トラウマを乗り越え、平和を求めるイスラエル元首相たちの訴え

核兵器廃絶を目指す国際会議

核兵器廃絶を目指す科学者らの国際組織「パグウォッシュ会議」の世界大会が、被爆地である広島市で開催されている。4日には、パレスチナ自治政府のキドワ元外相イスラエルオルメルト元首相が共同通信などのインタビューに応じ、和平に向けた意見を交わした。

オルメルト氏は「和平は敵との間でのみ成り立つ。双方が重いトラウマを乗り越えなくてはいけない」と述べ、和平の実現には相互理解が不可欠であることを強調した。一方、キドワ氏は「忍耐と努力があれば必ず実現する」と語り、希望を持つことの重要性を訴えた。

対話の重要性

紛争が続くイスラエルとパレスチナの元閣僚が、被爆地で解決に向けた対話を促した形となった。2人は、パレスチナ国家樹立によるイスラエルとの「2国家共存」が唯一の解決策であると強調した。オルメルト氏は「多くの人が殺されたが、中東の未来を痛ましい記憶に縛り付けてはいけない」と指摘し、過去の悲劇を乗り越える必要性を訴えた。

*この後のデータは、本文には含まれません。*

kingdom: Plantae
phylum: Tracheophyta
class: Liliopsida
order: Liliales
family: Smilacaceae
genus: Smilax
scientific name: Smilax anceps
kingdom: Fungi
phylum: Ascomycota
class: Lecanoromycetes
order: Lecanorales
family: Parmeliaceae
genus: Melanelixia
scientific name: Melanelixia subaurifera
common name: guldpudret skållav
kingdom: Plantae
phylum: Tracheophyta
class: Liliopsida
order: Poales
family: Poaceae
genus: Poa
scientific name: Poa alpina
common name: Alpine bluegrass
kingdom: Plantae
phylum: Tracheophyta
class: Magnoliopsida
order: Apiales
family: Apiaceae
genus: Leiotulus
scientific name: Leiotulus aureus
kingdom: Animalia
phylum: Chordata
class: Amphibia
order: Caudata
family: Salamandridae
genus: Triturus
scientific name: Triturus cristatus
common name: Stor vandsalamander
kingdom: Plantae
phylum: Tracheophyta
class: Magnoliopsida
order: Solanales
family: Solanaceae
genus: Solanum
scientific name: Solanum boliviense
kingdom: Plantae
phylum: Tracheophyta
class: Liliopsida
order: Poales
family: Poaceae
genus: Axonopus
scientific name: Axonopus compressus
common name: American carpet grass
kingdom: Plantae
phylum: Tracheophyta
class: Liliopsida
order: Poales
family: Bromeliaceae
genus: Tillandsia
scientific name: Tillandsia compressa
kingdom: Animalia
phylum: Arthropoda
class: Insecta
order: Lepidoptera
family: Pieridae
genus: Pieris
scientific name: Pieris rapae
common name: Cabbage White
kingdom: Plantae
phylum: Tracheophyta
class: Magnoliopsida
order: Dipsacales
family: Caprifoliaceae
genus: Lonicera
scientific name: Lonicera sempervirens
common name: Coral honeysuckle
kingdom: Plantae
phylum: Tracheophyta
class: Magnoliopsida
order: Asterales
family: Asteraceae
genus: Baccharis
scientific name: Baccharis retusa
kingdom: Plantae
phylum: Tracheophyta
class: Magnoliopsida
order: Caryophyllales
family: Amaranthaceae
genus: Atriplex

キドワ氏は「現地の人々は今は復讐心に満ち、平和について語る機運はない。だが戦争が完全に終われば、子どもたちの未来のために前向きな変化が期待できる」と語り、未来への希望を示した。

両者の経歴

オルメルト氏は2006年から2009年にかけて首相を務めた政治家であり、キドワ氏はパレスチナの国連代表を経て、2005年から2006年まで外相を務めた経験を持つ。両者の発言は、長年にわたる紛争の解決に向けた重要な一歩となることが期待されている。

彼らの対話は、国際社会における和平の必要性を再確認させるものであり、今後の動向に注目が集まる。